Lots of people using GRBL don't have limit switches and have no interest in figuring out work coordinates. That's no problem.

@dastultz you're right I misunderstood your suggestion. This suggestion has been made before, but specifically about the Z-Axis (i.e. show the safety-height and cut-depth). Seems like it could be useful to some people.

I doubt I'll be able to implement this soon though. The suggestion from @jahnj0584 is probably your best bet for a short-term solution. If you right-click near the right/left edge it will tell you the X/Y coordinate of the mouse which is hopefully enough for you to get a rough idea about whether your part will fit on the machine.

dastultz commented 6 years ago

If you have any ideas about how it should be done, please post them here, perhaps I'll take a crack at it myself.

winder commented 6 years ago

@dastultz if you know how to use Java and want to give it a go, the visualizer has a plugin system for these sorts of extensions. Take a look at SizeDisplay.java for the piece showing the dimensions. There could be a new "dimensions from origin" flag which toggles between the current behavior and the suggested behavior.

dastultz commented 6 years ago

Great. I've got it building locally and I've made some UI tweaks already. I've never issued a pull request before, though. Maybe I'll start with something simple for practice.

------------------------

Continue the discussion thread about showing part dimensions relative to the origin in the GRBL visualizer, picking up after its last comment.

→ DATASET CONTENT
------------------------

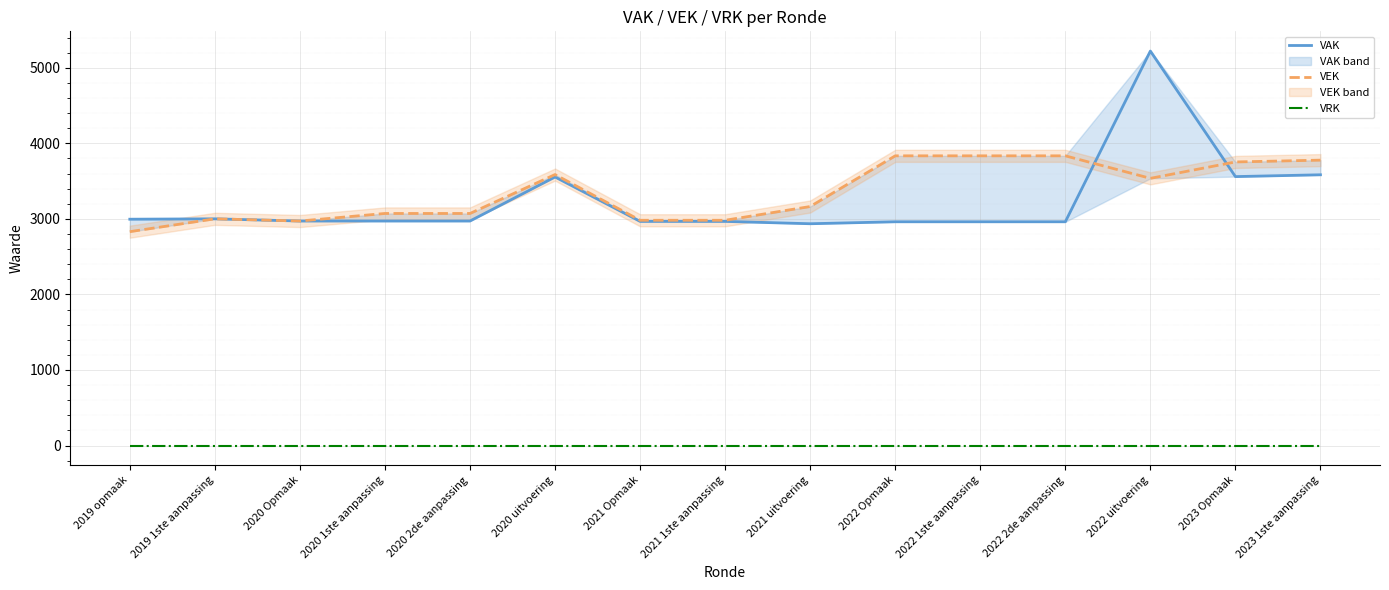

Which category has the highest value across all series?

2022 uitvoering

------------------------

→ OUTPUT OF THE TASK
dastultz commented 6 years ago

Hello, wondering what you think of this.

screen shot 2017-11-22 at 5 19 35 pm
winder commented 6 years ago

@dastultz the location and lack of units on the new numbers looks good to me. I don't think this needs a flag we can just enable it

mikegc51 commented 5 years ago

Hi newbi here, additional infomation to this discussion about visualizer having loaded gcode to allow jogging to work click x+ button yellow tool cone moves as expected to the right but then snaps back to work zero click y+ tool cone moves away (again as expected) and snaps back to work zero to change axis colour of left/right (normally X) change colour of Y (default blue) in tools/options/ugs/visualizer change axis colour of front/back (normally Y) change X (default red)

I have been using Rhino3d cad for over 20 years Fusion360 for 3 years and dabbled in many other cad's ,linuxcnc, they all respect the right hand rule for axis orintation and colour x-red, y-green, z-blue. The more I look on Google the more confusing myself and other people seam to get. I and i am sure many others would appreciate this standand in UGS

Gonzose commented 1 year ago

I have an issue that needs someone with more experience with UGS than myself. I switched to a new laptop that is much faster and responsive than my previous one. Since the switch the white cone in visualizer is out of alignment with the cursor. Usually is at the 10 o'clock position from the cursor. I like to use this cone hovered over the work piece to establish the coordinates and to position the bit. This way I can see how well the piece is sitting in relationship to the actual position the machine is going to carve. The question is: How do I calibrate the white cone or can I?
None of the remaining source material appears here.